- [TASKS TO PERFORM]
1. In the passage on Hackel's run for governor, transcribe the text starting at the words "Hackel's bid was" and stopping after "the Brattleboro Reformer.".
2. In the passage on Hackel's run for governor, which newspaper printed the October endorsement that called Richard Snelling a "humanitarian liberal"?

- [EXTRACT TO READ]
=== Section Start ===
Hackel's bid was undoubtedly historic; she was not only running for governor, she was running to be Vermont's first female governor. It was also troubled. She ran as a more conservative Democrat, following a national trend towards increasing "fiscal conservatism." Republican Richard Snelling also ran as a fiscal conservative and a "humanitarian liberal," according to his October endorsement in the Brattleboro Reformer.

Her bid was also full of some racist, classist, bullshit.

She presaged Reagan's "welfare queen" attacks in a primary speech, suggesting that a young woman could have children and then "live like an heiress with a trust fund" under the then-current programs for welfare, food stamps, and aid to children. It was an appalling remark. Considering she had been a lawyer for the exploitative utility companies, she couldn't have found a better way to sound elitist, bigoted and heartless unless she'd pulled an Ebeneezer Scrooge and publicly wished for the poor would die so as to "reduce the surplus population."

In a June 12 story, Rod Clarke reports that the remarks had received little attention until they were addressed by another Democratic primary candidate. A month later, they were dogging Hackel on the campaign trail, where she reportedly had to defend welfare against white, working class voters who took her earlier remarks as encouragement for abolishing welfare altogether. Her Republican opponent, Snelling, tacked to her left, chiding her for hostility to welfare, according to a September 22, 1976 story in the Bennington Banner.
=== Section End ===
- [EXCERPTED RECORDS]
=== Section Start ===
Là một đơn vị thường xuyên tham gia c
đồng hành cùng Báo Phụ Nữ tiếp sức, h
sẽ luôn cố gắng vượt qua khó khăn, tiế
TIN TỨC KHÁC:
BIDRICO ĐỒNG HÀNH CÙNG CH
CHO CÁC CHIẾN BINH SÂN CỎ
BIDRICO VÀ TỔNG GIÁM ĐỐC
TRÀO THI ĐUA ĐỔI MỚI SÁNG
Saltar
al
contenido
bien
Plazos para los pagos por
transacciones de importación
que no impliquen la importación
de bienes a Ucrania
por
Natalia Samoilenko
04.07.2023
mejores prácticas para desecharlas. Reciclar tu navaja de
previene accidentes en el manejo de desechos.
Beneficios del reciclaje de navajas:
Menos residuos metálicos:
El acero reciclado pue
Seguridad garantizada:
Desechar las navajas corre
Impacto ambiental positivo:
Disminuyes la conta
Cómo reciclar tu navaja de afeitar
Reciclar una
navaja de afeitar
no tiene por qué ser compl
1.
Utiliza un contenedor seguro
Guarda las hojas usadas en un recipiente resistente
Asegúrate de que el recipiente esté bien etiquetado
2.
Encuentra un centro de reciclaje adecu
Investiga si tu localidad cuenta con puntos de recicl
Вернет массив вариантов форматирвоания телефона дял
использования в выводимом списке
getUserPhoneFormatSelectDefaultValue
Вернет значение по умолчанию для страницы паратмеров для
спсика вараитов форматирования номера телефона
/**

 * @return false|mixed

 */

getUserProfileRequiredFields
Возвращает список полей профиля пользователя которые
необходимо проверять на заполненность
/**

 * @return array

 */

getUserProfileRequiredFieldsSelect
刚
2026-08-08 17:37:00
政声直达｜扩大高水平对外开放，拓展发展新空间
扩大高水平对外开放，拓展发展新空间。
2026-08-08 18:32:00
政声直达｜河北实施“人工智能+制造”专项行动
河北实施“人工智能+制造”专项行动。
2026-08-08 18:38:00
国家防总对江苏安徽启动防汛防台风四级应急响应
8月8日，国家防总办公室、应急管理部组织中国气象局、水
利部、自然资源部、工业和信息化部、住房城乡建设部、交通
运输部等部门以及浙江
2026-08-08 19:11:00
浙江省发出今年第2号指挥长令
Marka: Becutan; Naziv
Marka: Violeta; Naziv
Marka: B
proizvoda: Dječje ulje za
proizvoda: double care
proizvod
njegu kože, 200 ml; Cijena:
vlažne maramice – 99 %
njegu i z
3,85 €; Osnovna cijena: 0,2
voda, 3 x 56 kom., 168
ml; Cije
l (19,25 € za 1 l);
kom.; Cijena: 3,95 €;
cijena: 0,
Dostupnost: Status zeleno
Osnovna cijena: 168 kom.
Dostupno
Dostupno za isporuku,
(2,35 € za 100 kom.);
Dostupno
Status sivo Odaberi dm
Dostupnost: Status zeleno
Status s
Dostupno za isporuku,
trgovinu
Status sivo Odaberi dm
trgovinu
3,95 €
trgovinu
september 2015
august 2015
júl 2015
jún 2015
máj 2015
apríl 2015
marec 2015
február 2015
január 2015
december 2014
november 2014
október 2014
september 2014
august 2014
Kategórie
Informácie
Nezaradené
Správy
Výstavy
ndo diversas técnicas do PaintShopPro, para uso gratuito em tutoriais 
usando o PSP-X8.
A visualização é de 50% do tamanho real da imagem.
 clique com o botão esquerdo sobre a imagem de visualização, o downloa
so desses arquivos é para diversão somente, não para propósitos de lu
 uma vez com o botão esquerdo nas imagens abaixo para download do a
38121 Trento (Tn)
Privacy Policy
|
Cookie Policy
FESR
=== Section End ===
- [ANSWERS BY TASK]
1.
Hackel's bid was undoubtedly historic; she was not only running for governor, she was running to be Vermont's first female governor. It was also troubled. She ran as a more conservative Democrat, following a national trend towards increasing "fiscal conservatism." Republican Richard Snelling also ran as a fiscal conservative and a "humanitarian liberal," according to his October endorsement in the Brattleboro Reformer.

2. The Brattleboro Reformer.